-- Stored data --
------------------------------------

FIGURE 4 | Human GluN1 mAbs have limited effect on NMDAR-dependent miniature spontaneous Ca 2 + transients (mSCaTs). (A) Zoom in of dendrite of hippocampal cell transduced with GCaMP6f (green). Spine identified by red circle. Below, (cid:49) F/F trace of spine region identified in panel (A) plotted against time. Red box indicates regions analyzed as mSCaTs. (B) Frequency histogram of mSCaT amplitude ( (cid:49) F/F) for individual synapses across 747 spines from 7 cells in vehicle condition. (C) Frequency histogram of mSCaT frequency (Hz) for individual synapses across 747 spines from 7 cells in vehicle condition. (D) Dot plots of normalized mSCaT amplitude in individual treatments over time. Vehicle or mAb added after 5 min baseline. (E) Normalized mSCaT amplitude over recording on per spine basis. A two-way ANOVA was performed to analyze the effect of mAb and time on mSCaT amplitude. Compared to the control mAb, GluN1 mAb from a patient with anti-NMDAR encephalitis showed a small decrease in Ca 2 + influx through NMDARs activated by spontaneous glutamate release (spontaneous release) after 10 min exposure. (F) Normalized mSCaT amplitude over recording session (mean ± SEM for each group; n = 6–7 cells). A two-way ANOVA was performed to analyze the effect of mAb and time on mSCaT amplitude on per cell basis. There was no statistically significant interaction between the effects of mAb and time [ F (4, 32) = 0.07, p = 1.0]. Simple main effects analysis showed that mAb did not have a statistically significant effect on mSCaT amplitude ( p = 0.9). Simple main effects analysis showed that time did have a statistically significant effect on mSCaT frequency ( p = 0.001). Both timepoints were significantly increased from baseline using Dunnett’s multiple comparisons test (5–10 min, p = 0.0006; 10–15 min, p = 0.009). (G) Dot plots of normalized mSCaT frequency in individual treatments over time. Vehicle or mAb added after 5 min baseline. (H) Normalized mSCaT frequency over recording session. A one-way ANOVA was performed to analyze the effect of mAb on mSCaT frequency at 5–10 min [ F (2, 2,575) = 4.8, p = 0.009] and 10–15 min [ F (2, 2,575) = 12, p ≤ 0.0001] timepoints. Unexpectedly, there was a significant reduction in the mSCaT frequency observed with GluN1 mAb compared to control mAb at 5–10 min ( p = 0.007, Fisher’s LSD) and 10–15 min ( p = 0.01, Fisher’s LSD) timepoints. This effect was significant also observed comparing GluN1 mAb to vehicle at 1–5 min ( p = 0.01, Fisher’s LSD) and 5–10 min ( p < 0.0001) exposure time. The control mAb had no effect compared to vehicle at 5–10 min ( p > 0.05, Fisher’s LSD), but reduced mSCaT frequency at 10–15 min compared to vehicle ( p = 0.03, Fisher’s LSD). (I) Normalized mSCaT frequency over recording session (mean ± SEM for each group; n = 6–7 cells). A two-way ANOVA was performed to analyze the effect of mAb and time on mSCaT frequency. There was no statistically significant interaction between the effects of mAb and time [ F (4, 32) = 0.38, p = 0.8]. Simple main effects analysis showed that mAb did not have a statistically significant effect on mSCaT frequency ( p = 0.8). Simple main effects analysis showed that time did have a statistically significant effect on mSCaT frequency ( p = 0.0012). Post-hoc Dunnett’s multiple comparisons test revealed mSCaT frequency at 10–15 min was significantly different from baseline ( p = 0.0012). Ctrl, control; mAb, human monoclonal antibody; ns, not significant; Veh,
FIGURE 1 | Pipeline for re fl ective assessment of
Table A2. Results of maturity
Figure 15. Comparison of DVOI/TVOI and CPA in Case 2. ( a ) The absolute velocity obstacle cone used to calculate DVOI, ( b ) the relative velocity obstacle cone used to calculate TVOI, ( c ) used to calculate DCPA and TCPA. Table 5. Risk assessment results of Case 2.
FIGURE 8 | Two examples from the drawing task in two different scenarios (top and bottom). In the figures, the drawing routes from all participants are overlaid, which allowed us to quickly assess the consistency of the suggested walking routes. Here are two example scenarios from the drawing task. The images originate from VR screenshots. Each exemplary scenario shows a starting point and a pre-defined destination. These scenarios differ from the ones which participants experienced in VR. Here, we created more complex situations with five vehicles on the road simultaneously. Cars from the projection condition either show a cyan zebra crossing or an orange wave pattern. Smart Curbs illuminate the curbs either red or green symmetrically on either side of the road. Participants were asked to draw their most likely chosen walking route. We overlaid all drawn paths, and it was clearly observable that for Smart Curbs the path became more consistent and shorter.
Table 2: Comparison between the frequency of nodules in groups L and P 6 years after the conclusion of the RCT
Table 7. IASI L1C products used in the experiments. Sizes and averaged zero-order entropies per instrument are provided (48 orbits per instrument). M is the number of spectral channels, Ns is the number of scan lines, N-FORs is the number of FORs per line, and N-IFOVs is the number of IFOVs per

------------------------------------

-- What is being asked --
Repeat every line of the data verbatim.

-- Solution --
FIGURE 4 | Human GluN1 mAbs have limited effect on NMDAR-dependent miniature spontaneous Ca 2 + transients (mSCaTs). (A) Zoom in of dendrite of hippocampal cell transduced with GCaMP6f (green). Spine identified by red circle. Below, (cid:49) F/F trace of spine region identified in panel (A) plotted against time. Red box indicates regions analyzed as mSCaTs. (B) Frequency histogram of mSCaT amplitude ( (cid:49) F/F) for individual synapses across 747 spines from 7 cells in vehicle condition. (C) Frequency histogram of mSCaT frequency (Hz) for individual synapses across 747 spines from 7 cells in vehicle condition. (D) Dot plots of normalized mSCaT amplitude in individual treatments over time. Vehicle or mAb added after 5 min baseline. (E) Normalized mSCaT amplitude over recording on per spine basis. A two-way ANOVA was performed to analyze the effect of mAb and time on mSCaT amplitude. Compared to the control mAb, GluN1 mAb from a patient with anti-NMDAR encephalitis showed a small decrease in Ca 2 + influx through NMDARs activated by spontaneous glutamate release (spontaneous release) after 10 min exposure. (F) Normalized mSCaT amplitude over recording session (mean ± SEM for each group; n = 6–7 cells). A two-way ANOVA was performed to analyze the effect of mAb and time on mSCaT amplitude on per cell basis. There was no statistically significant interaction between the effects of mAb and time [ F (4, 32) = 0.07, p = 1.0]. Simple main effects analysis showed that mAb did not have a statistically significant effect on mSCaT amplitude ( p = 0.9). Simple main effects analysis showed that time did have a statistically significant effect on mSCaT frequency ( p = 0.001). Both timepoints were significantly increased from baseline using Dunnett’s multiple comparisons test (5–10 min, p = 0.0006; 10–15 min, p = 0.009). (G) Dot plots of normalized mSCaT frequency in individual treatments over time. Vehicle or mAb added after 5 min baseline. (H) Normalized mSCaT frequency over recording session. A one-way ANOVA was performed to analyze the effect of mAb on mSCaT frequency at 5–10 min [ F (2, 2,575) = 4.8, p = 0.009] and 10–15 min [ F (2, 2,575) = 12, p ≤ 0.0001] timepoints. Unexpectedly, there was a significant reduction in the mSCaT frequency observed with GluN1 mAb compared to control mAb at 5–10 min ( p = 0.007, Fisher’s LSD) and 10–15 min ( p = 0.01, Fisher’s LSD) timepoints. This effect was significant also observed comparing GluN1 mAb to vehicle at 1–5 min ( p = 0.01, Fisher’s LSD) and 5–10 min ( p < 0.0001) exposure time. The control mAb had no effect compared to vehicle at 5–10 min ( p > 0.05, Fisher’s LSD), but reduced mSCaT frequency at 10–15 min compared to vehicle ( p = 0.03, Fisher’s LSD). (I) Normalized mSCaT frequency over recording session (mean ± SEM for each group; n = 6–7 cells). A two-way ANOVA was performed to analyze the effect of mAb and time on mSCaT frequency. There was no statistically significant interaction between the effects of mAb and time [ F (4, 32) = 0.38, p = 0.8]. Simple main effects analysis showed that mAb did not have a statistically significant effect on mSCaT frequency ( p = 0.8). Simple main effects analysis showed that time did have a statistically significant effect on mSCaT frequency ( p = 0.0012). Post-hoc Dunnett’s multiple comparisons test revealed mSCaT frequency at 10–15 min was significantly different from baseline ( p = 0.0012). Ctrl, control; mAb, human monoclonal antibody; ns, not significant; Veh,
FIGURE 1 | Pipeline for re fl ective assessment of
Table A2. Results of maturity
Figure 15. Comparison of DVOI/TVOI and CPA in Case 2. ( a ) The absolute velocity obstacle cone used to calculate DVOI, ( b ) the relative velocity obstacle cone used to calculate TVOI, ( c ) used to calculate DCPA and TCPA. Table 5. Risk assessment results of Case 2.
FIGURE 8 | Two examples from the drawing task in two different scenarios (top and bottom). In the figures, the drawing routes from all participants are overlaid, which allowed us to quickly assess the consistency of the suggested walking routes. Here are two example scenarios from the drawing task. The images originate from VR screenshots. Each exemplary scenario shows a starting point and a pre-defined destination. These scenarios differ from the ones which participants experienced in VR. Here, we created more complex situations with five vehicles on the road simultaneously. Cars from the projection condition either show a cyan zebra crossing or an orange wave pattern. Smart Curbs illuminate the curbs either red or green symmetrically on either side of the road. Participants were asked to draw their most likely chosen walking route. We overlaid all drawn paths, and it was clearly observable that for Smart Curbs the path became more consistent and shorter.
Table 2: Comparison between the frequency of nodules in groups L and P 6 years after the conclusion of the RCT
Table 7. IASI L1C products used in the experiments. Sizes and averaged zero-order entropies per instrument are provided (48 orbits per instrument). M is the number of spectral channels, Ns is the number of scan lines, N-FORs is the number of FORs per line, and N-IFOVs is the number of IFOVs per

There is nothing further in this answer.